About 12 years ago, I had arthroscopic knee surgery, which is an outpatient procedure. It was supposed to be a walk-in, walk-out procedure. I told everyone that I would be getting this done on a Friday and would be back to work on Monday. It turned out that for me that wasn’t the case.
I developed a blood clot in my leg following the surgery. I didn’t know what it was. I called up my orthopedic surgeon. He asked if I had a fever, thinking it might be an infection. When I went to see him, he ordered an ultrasound and we discovered that it was a blood clot. I went to the hospital and was given injections of enoxaparin and put on warfarin. After a few days, I was discharged and told that I could get off of the warfarin in 6 months. I was told that my life would return to normal. Unfortunately, it was harder for me. I spent the next two months in bed with a lot of discomfort in my leg.
I started looking for other help to find out what was going to happen to me. I felt pretty insecure at that time and unsure if I was ever going to be well again.
Mark found himself discharged from the hospital with little information about his condition.
I was put on warfarin, but by seeking second opinions, I discovered that there might be some other treatments that might help easy my discomfort. This led me to Dr. Goldhaber at the Brigham.
I think the two things that changed right away was that I was given compression stockings, which really helped with the discomfort and, to answer my many questions, Dr. Goldhaber suggested I attend support group.
His suggestion was that an informed patient would take better care of themselves and that made sense to me, so I said, “Okay, I’ll give this a try.”
When I was first diagnosed with a blood clot, I was of the opinion that doctors were the experts and that I should just do what they said.
Over a period of time, I began to realize that if I wanted to take care of myself and live a long happy life, I really had to take responsibility for my own healthcare. I think the support group was very helpful in guiding me towards asking questions and learning more about taking care of myself. There are a lot of different ways of treating things and your engagement as a patient really helps the effectiveness of whatever treatment you’re given. I think that’s really, really important. It’s not a passive role, to be a patient.

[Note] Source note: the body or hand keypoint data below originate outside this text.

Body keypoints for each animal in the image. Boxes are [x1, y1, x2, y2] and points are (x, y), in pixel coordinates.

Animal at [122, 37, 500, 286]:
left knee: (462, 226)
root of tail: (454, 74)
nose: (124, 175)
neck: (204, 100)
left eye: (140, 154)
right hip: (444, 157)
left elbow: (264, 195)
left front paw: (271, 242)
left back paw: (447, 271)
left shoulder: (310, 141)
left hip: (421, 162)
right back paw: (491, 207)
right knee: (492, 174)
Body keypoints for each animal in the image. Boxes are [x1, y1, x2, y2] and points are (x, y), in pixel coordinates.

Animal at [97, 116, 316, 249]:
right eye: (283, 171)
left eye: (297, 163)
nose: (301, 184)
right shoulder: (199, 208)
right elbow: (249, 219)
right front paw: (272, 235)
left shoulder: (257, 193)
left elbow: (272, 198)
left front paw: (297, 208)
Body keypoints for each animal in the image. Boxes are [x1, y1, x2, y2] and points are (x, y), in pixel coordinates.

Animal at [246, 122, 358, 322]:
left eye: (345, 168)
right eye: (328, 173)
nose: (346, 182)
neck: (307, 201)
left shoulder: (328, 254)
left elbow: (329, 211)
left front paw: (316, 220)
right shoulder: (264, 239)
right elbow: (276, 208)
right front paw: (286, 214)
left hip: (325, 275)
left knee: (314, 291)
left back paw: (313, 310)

It’s an active role and you can really positively impact the outcome by taking the responsibility to be well informed and to ask questions.
It helped me to ensure I always took the medication and that I religiously wore the compression stockings, which I still wear today. At first it felt strange and uncomfortable to have to take medication on a regular basis and wear the stockings. I had never done that before. After a while, it felt good to be taking care of myself and I like the fact that, 12 years later, I haven’t had a reoccurrence of a blood clot.

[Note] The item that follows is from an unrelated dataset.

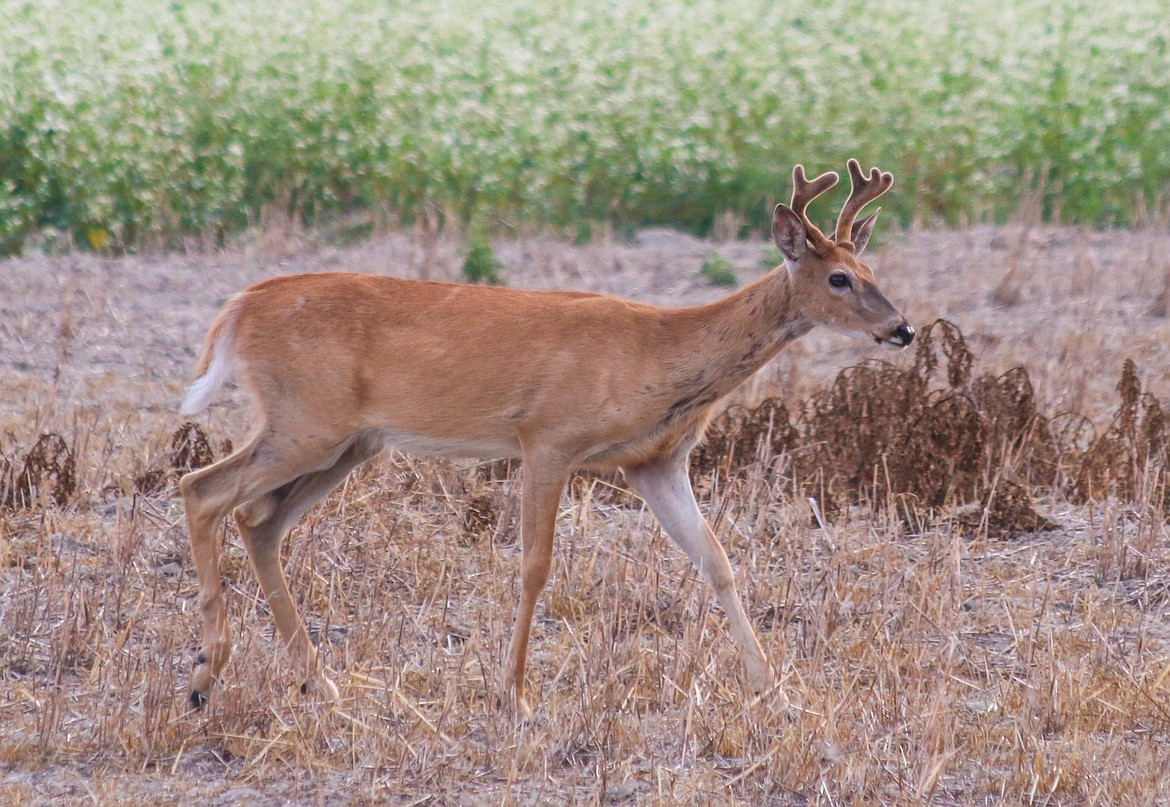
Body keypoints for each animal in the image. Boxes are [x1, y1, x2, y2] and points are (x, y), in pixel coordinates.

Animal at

I didn’t think I was susceptible to something like this. After, my attention was driven inward on myself in a way that wasn’t really productive or helpful. It led me to feel fearful for my own wellbeing. You can really dig a hole for yourself when you get into that situation.
Being with other people who have had a similar experience and seeing that they’re surviving, that they’re in a process of recovery instead of being victimized by a circumstance that they didn’t want, really helped me to see that there was potentially a very good future for me. That was the essential factor to being in a support group, seeing other people who were doing well and hearing their stories. It allowed me to realize that I’m not alone and this is something that I can turn into something positive for me.

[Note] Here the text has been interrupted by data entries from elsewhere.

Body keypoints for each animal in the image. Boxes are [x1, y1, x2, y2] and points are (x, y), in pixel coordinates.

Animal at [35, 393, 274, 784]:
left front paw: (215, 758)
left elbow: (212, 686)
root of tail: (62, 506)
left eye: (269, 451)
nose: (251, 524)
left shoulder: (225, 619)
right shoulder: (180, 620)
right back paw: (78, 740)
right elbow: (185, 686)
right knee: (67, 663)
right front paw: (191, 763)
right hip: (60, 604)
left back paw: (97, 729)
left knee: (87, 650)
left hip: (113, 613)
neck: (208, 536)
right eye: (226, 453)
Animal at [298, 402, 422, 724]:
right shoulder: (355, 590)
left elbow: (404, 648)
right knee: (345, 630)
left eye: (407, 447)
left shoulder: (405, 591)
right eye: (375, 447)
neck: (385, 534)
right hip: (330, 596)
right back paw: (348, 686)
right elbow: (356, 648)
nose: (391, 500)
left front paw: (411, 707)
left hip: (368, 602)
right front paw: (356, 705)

I still use my compression stockings and I take rivaroxaban.
I think the support group is a wonderful opportunity that a lot of people may have available to them and don’t take advantage of. I’d really love to encourage people to do that. It’s possible that there are people that wouldn’t benefit from the experience, but I think it’s really unlikely. The opportunity that you can give yourself is to go and learn and see other people who have experienced what you’ve experienced. You’ll feel encouraged that you can recover from this. You’ll take better care of yourself without as much effort, if you have the support of other people around you.